_YOUR INSTRUCTIONS:_ Copy the passage about the MATLAB Data API from "Answers (1)" to "supported as well.", substituting "lazy-copy" for "copy-on-write".

*** Opening DOCUMENT TEXT ***

Background on this question: we have multiple desktop applications using shared libraries created by the Matlab Compiler using the 'legacy interface' aka 'C mxArray API'. Since some version newer than R2015a something changed which yields that API unusable for us (without serious amounts of work): any instance of a Matlab OOP class (i.e. something defined with classdef) stored in an mxArray will leak because mxDestroyArray does not free the memory of the class nor it's properties, anymore, it used to in versions as early as R2012 or so. We contacted Matlab support but they claim that what we do is unsupported. Which I don't really buy, mxArray has always been used to store any type, be it a number/array/cell/struct/..., and there's functions like mxGetProperty which sole purpose is getting class properties out of an instance stored in an mxArray. However we sort of need functions from the newer versions so when looking around for a solution we found that when calling our functions using the Matlab Data API there are no leaks so we're checking whether the upgrade, i.e. writing feval wrappers a hundred functions and updating callers, is worth it.
3 Comments
Alan Frankel
on 5 Jan 2021
Stijn, I hope you will be glad to hear that the memory leak you mentioned was fixed in R2019b. Thank you for reporting it. Furthermore, we are making it easier to work with classes within the MATLAB Data API C++ Shared Library. However, you are the first customer I am aware of who has asked about a code-generated interface ("C++ wrappers") for the MATLAB Data API C++ Shared Library (similar to the one for the mwArray C++ Shared Library). From what we have been hearing, the feval-based interface suits most customers' needs.
Answers (1)
Preethi Ayyamperumal
on 15 Oct 2018
MATLAB DATA API uses modern C++ semantics (C++11). This has several advantages over the mwArray API, including type-safety,multithread-safety, and copy-on-write semantics. MATLAB DATA API is the recommended API. However, C++ mwArray API will be supported as well.

*** Closing DOCUMENT TEXT ***
*** Opening RAW DATA ***

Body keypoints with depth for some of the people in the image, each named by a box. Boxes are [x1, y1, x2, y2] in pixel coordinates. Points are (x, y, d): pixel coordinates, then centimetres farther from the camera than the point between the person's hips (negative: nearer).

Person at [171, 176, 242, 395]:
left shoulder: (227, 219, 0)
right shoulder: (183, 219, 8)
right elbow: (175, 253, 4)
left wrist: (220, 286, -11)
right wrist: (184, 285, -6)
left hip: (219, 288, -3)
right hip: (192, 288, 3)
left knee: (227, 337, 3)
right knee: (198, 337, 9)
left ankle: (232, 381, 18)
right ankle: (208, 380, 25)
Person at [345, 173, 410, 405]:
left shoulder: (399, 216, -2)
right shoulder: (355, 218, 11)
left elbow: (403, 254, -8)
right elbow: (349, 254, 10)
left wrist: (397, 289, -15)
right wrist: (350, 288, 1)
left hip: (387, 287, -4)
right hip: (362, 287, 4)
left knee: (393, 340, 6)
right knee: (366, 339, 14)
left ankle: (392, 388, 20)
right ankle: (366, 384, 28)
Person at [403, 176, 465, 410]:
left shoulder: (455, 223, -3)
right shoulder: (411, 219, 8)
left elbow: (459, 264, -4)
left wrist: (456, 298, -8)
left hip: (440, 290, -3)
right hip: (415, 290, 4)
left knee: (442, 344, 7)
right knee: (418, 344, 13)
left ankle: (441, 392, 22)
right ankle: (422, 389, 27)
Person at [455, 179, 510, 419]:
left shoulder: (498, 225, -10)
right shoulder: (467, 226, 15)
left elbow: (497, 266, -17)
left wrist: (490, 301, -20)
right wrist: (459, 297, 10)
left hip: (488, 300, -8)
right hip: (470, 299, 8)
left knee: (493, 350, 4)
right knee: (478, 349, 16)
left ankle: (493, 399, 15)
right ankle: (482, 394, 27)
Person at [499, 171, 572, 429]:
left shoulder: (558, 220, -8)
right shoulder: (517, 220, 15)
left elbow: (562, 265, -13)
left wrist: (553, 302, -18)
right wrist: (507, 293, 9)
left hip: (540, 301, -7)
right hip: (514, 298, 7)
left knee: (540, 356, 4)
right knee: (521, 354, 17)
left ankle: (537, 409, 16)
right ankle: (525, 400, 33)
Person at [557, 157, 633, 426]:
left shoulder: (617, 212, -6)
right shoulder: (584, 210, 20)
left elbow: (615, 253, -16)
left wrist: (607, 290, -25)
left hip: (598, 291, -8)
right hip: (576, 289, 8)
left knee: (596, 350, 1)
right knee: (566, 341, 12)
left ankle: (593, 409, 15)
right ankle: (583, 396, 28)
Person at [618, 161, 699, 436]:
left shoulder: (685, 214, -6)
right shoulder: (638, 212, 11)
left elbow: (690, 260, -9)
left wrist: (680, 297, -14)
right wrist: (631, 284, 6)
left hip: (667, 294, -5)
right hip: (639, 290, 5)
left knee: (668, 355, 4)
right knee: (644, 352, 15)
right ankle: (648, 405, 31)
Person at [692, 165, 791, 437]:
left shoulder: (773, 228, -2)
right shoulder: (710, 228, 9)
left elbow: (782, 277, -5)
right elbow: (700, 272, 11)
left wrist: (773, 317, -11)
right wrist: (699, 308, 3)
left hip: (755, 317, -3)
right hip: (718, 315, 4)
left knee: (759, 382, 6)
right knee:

*** Closing RAW DATA ***

_COMPLETED TASK:_
Answers (1)
Preethi Ayyamperumal
on 15 Oct 2018
MATLAB DATA API uses modern C++ semantics (C++11). This has several advantages over the mwArray API, including type-safety,multithread-safety, and lazy-copy semantics. MATLAB DATA API is the recommended API. However, C++ mwArray API will be supported as well.